With climate crisis looming large, PIAL carries the weight of the world, but rather than hopeless lamentation, it turns the impending doom into captivating sounds. Dark engrossing scenes are heavy with dread, rich in malevolent atmosphere and as gripping as horror fables. However, at points it also radiates a strangely warm, afflicted type of tranquillity: “It’s about sublimating disturbing scenarios through aesthetics. It’s music through various stages of controlled degeneration. I was aiming for decay made beautiful, so you can experience the abject without having to actually experience it,” notes Clark.

The album was recorded with string ensembles in Budapest and Berlin, featuring Oliver Coates on cello, Chris Taylor from Grizzly Bear on clarinet, Manchester Collective’s Rakhi Singh on violin, AFRODEUTSCHE and Kieran Brunt on backing vocals and 130701 signee Yair Elazar Glotman on double bass. Also appearing here is 12-year-old choirboy Nathaniel Timoney, whose vocal recordings were directed via Zoom during lockdown. As well as scoring the guests’ parts, Clark himself sings and plays Disklavier, piano, synths and cello, often manipulating things electronically.

__________

In October 2020 Clark released the expanded edition of his acclaimed score to Adam Egypt Mortimer’s psychological horror Daniel Isn’t Real on Deutsche Grammophon – the album made Best Of 2020 lists in Mojo and Electronic Sound, and came with a Thom Yorke remix.

In 2019 Clark released Kiri Variations on his own label Throttle Records, an album which started life as the score to the BAFTA-nominated TV drama Kiri. Always moving, that same year he went back to basics and dropped a double A-side 12″ of techno rave bangers called “Branding Problem” and “Legacy Pet”, also on Throttle.

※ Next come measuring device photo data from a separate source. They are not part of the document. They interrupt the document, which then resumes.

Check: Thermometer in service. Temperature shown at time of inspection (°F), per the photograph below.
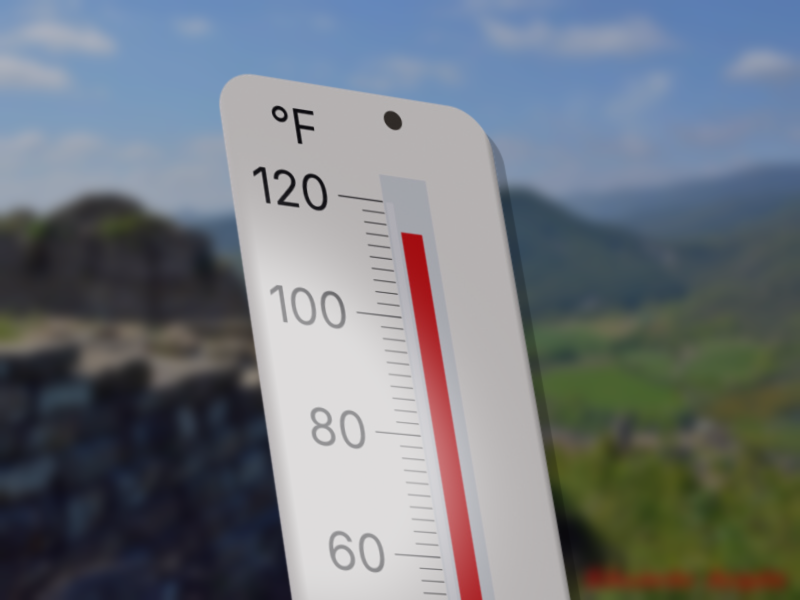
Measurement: 115 °F
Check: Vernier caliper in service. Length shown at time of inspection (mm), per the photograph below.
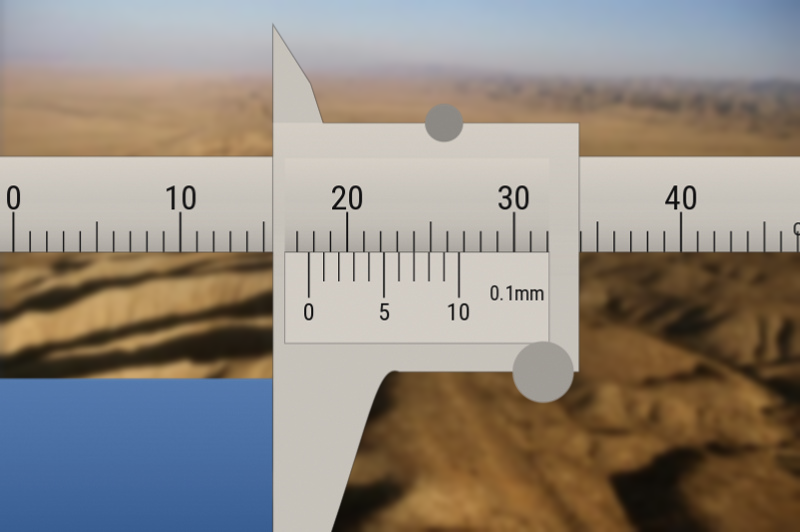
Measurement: 17.7 mm
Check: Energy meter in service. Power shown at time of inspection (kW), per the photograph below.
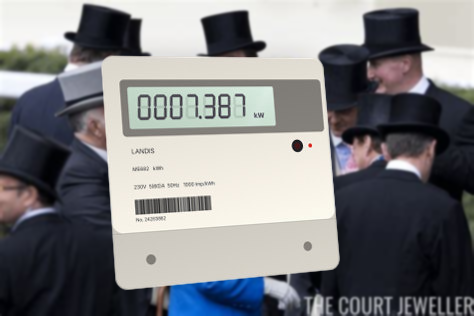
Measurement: 7.387 kW
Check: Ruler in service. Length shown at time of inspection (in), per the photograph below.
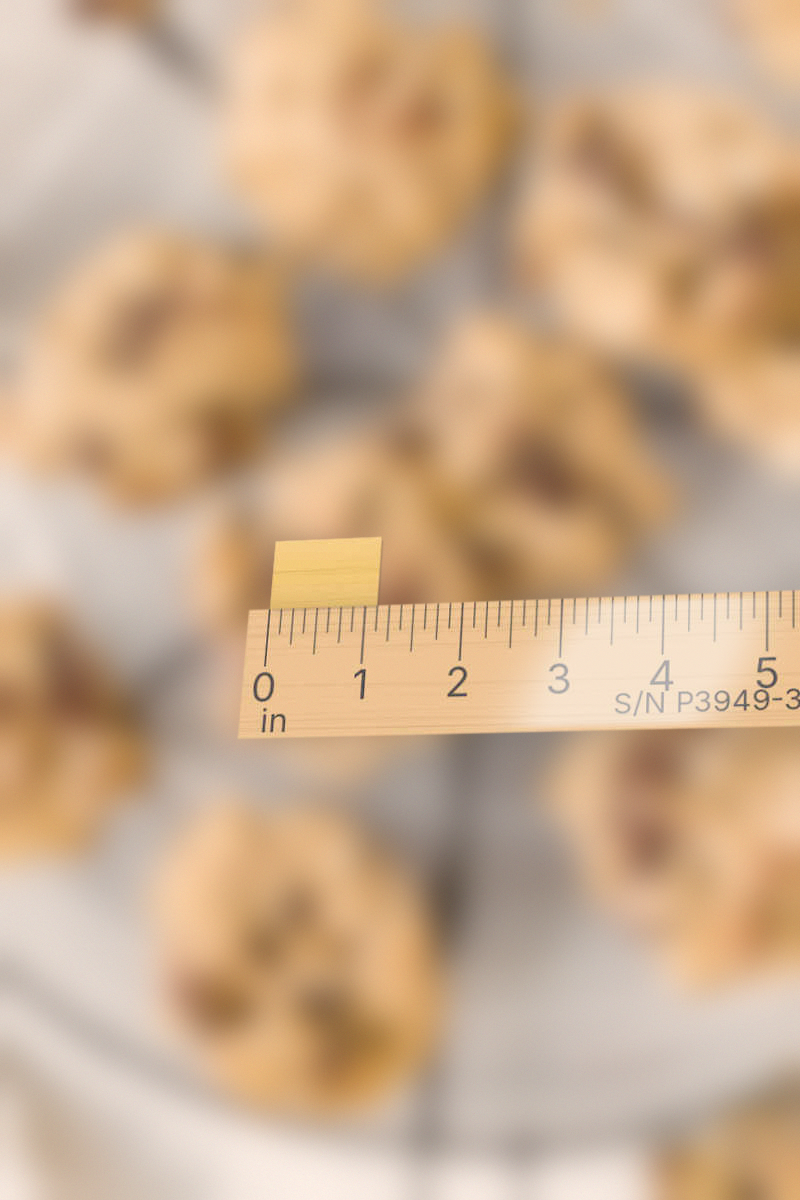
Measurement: 1.125 in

In 2018 Clark headlined Bach Evolution at London’s prestigious Royal Albert Hall, playing a specially commissioned set that reinvented Bach’s work, accompanied by Oliver Coates. He released a double A-side of medieval futurism called “E.C.S.T. T.R.A.X.” on Throttle, and also performed a live score accompaniment to Stan Brakhage’s short film series “Dog Star Man” during Max Richter’s Sounds and Visions weekend at the Barbican.